If HBD has a bible, it is 'The 10,000 Year Explosion' by Cochran and Harpending.

Harpending: "Human races are evolving away from each other. Genes are evolving fast in Europe, Asia and Africa, but almost all of these are unique to their continent of origin. We are getting less alike, not merging into a single, mixed humanity."

John Hawks on the research of Bruce Lahn: "Whatever advantage these genes give, some groups have it and some don't. This has to be the worst nightmare for people who believe strongly there are no differences in brain function between groups."

HBD is not as fringe as its post-WWII predecessors. It includes an apparently growing number of tenured psychologists, biological anthropologists, and biologists and their students.

Review of 10K explosion
http://www.newscientist.com/article/mg20126952.400-review-the-10000-year-explosion-by-gregory-cochran-and-henry-harpending.html

Argument for racial differences in personality
http://www.edge.org/q2009/q09_4.html#haidt

Ken Weiss said...

If I understand your comment you've misunderstood mine by 180 degrees. As to whether we're getting more different in different continents, certainly as time goes by if there is not substantial mixing that is inevitable. Since most mutations are unique at the DNA sequence level, what happens in Africa will not be the same as what happens in the Americas. If I look at only a modest number of spots across the genome, I can identify an indegenous persons' continent of origin essentially 100% of the time.

This genetic divergence will continue to increase, as it can't do anything but that.

How much international travel will modify that is unclear and entirely unpredictable.

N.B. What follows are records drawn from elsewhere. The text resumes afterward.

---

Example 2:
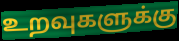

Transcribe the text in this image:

உறவுகளுக்கு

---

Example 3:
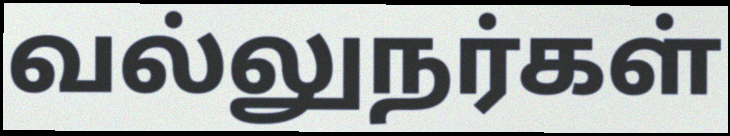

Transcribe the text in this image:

வல்லுநர்கள்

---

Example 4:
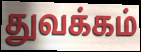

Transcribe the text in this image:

துவக்கம்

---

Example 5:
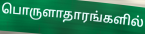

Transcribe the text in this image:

பொருளாதாரங்களில்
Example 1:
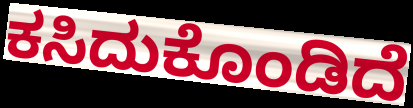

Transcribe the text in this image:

ಕಸಿದುಕೊಂಡಿದೆ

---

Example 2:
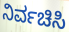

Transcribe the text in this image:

ನಿರ್ವಚಿಸಿ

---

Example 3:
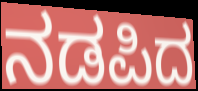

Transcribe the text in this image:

ನಡಪಿದ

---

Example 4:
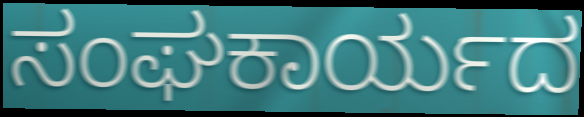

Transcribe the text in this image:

ಸಂಘಕಾರ್ಯದ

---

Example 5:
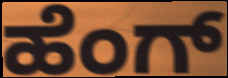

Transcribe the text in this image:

ಹೆಂಗ್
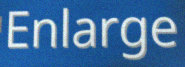
Enlarge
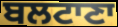
ਬਲਟਾਣਾ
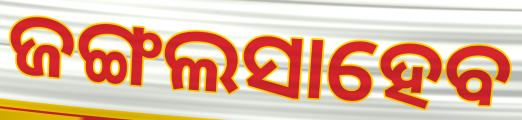
ଜଙ୍ଗଲସାହେବ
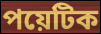
পয়েটিক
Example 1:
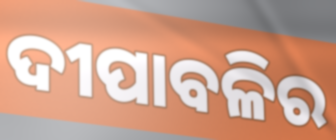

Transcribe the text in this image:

ଦୀପାବଳିର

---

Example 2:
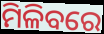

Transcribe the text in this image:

ମିଳିବରେ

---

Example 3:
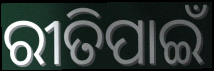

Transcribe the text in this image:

ରୀତିପାଇଁ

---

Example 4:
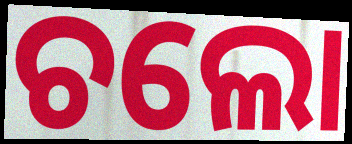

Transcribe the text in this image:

ଚଲୋ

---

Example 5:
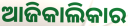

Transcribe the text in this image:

ଆଜିକାଲିକାର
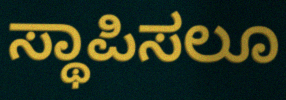
ಸ್ಥಾಪಿಸಲೂ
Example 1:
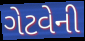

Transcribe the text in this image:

ગેટવેની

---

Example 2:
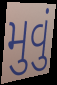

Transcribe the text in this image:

મુવું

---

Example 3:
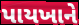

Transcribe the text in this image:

પાયખાને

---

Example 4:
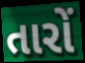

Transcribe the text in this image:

તારોં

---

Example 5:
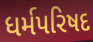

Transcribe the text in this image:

ધર્મપરિષદ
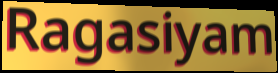
Ragasiyam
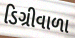
ડિગ્રીવાળા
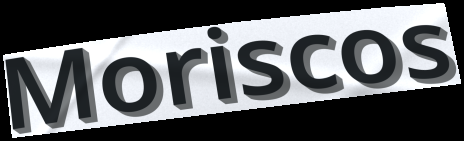
Moriscos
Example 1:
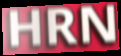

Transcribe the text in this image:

HRN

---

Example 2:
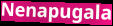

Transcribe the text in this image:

Nenapugala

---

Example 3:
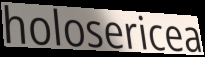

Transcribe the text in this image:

holosericea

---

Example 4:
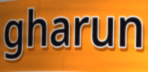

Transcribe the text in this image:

gharun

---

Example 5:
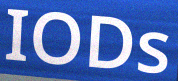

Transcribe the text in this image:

IODs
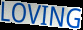
LOVING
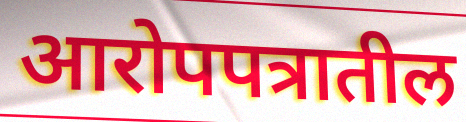
आरोपपत्रातील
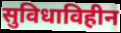
सुविधाविहीन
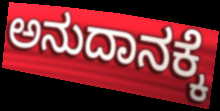
ಅನುದಾನಕ್ಕೆ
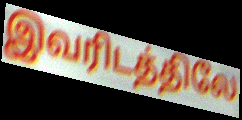
இவரிடத்திலே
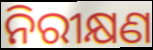
ନିରୀକ୍ଷଣ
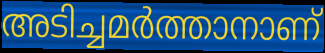
അടിച്ചമർത്താനാണ്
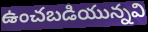
ఉంచబడియున్నవి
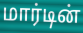
மார்டின்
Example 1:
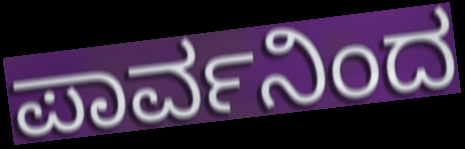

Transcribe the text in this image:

ಪಾರ್ವನಿಂದ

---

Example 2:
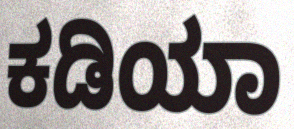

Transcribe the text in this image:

ಕಡಿಯಾ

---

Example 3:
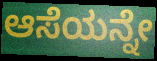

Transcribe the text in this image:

ಆಸೆಯನ್ನೇ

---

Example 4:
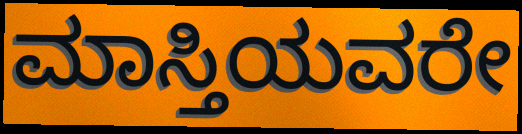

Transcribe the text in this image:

ಮಾಸ್ತಿಯವರೇ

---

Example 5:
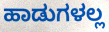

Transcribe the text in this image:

ಹಾಡುಗಳಲ್ಲ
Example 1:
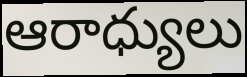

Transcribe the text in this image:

ఆరాధ్యులు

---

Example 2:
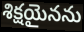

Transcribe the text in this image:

శిక్షయైనను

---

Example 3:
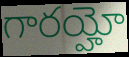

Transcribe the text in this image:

గారయ్హో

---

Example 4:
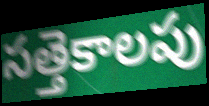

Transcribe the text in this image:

సత్తెకాలపు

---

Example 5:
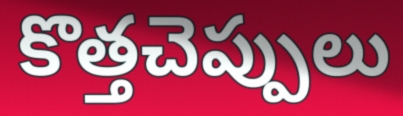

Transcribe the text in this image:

కొత్తచెప్పులు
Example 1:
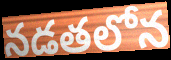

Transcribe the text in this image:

నడతలోన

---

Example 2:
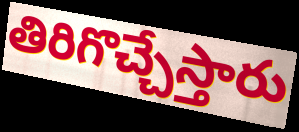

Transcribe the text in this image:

తిరిగొచ్చేస్తారు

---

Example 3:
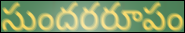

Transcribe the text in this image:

సుందరరూపం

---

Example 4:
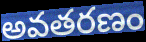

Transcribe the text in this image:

అవతరణం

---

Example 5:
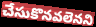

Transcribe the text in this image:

చేసుకొనవలెనని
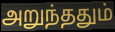
அறுந்ததும்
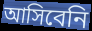
আসিবেনি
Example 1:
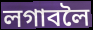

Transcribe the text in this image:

লগাবলৈ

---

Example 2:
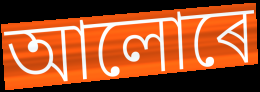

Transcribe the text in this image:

আলোৰে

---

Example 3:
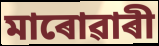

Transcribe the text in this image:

মাৰোৱাৰী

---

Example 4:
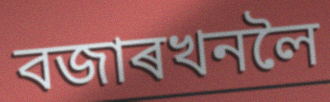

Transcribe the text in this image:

বজাৰখনলৈ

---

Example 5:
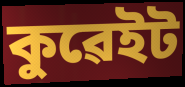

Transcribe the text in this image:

কুৱেইট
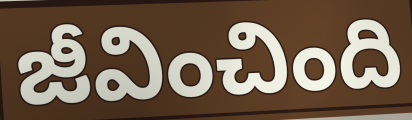
జీవించింది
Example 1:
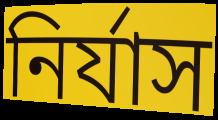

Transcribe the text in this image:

নির্যাস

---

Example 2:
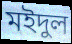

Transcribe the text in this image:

মইদুল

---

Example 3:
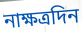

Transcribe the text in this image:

নাক্ষত্রদিন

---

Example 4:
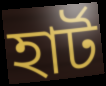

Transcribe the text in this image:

হার্ট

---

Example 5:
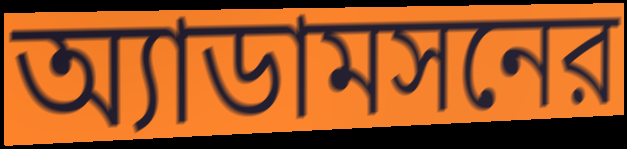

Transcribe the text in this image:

অ্যাডামসনের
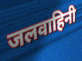
जलवाहिनी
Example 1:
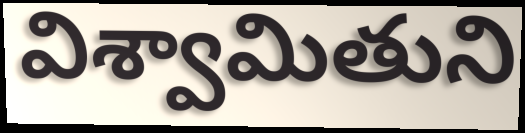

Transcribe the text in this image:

విశ్వామితుని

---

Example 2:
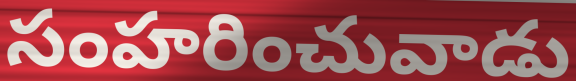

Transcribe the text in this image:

సంహరించువాడు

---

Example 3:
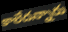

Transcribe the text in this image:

కాలేదన్నారు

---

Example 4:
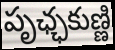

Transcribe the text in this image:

It's hard to believe that even if we don't run out of jet fuel or ship diesel we can blend all together, and it would take so many generations that, given human cultural unpredictability I can't see it stopping--but given populations in the billions it will take til the sun stops shining for large genetic differences to occur (absent selective events like new infectious or chemical plagues).

The key issue here is how much of this is due to natural selection. We know that some of it is. Classic examples include inherited resistance to malaria, and skin color. How much might be due to sexual selection is open to debate, but some of it may be.

Our post, however, was that much of our characteristics as a species (we were not referring to 'race') is due to the fact that, from the beginning, we were culture-bearing and culture-dependent organisms. We were trying to dampen the naive enthusiasm of the typically overstated media story that adaptation to or biological response to culture was somehow new to our species.

One can't rule out regional adaptations to culture (skin color and malaria are mixed stories: malaria may have to do not just with resisting a parasite but also with agriculture and cleared fields, for example). We are skeptical about facile or convenient examples, or post hoc Just-So stories based on here-and-now examples, attempts to support social racism in genetic terms, and so on.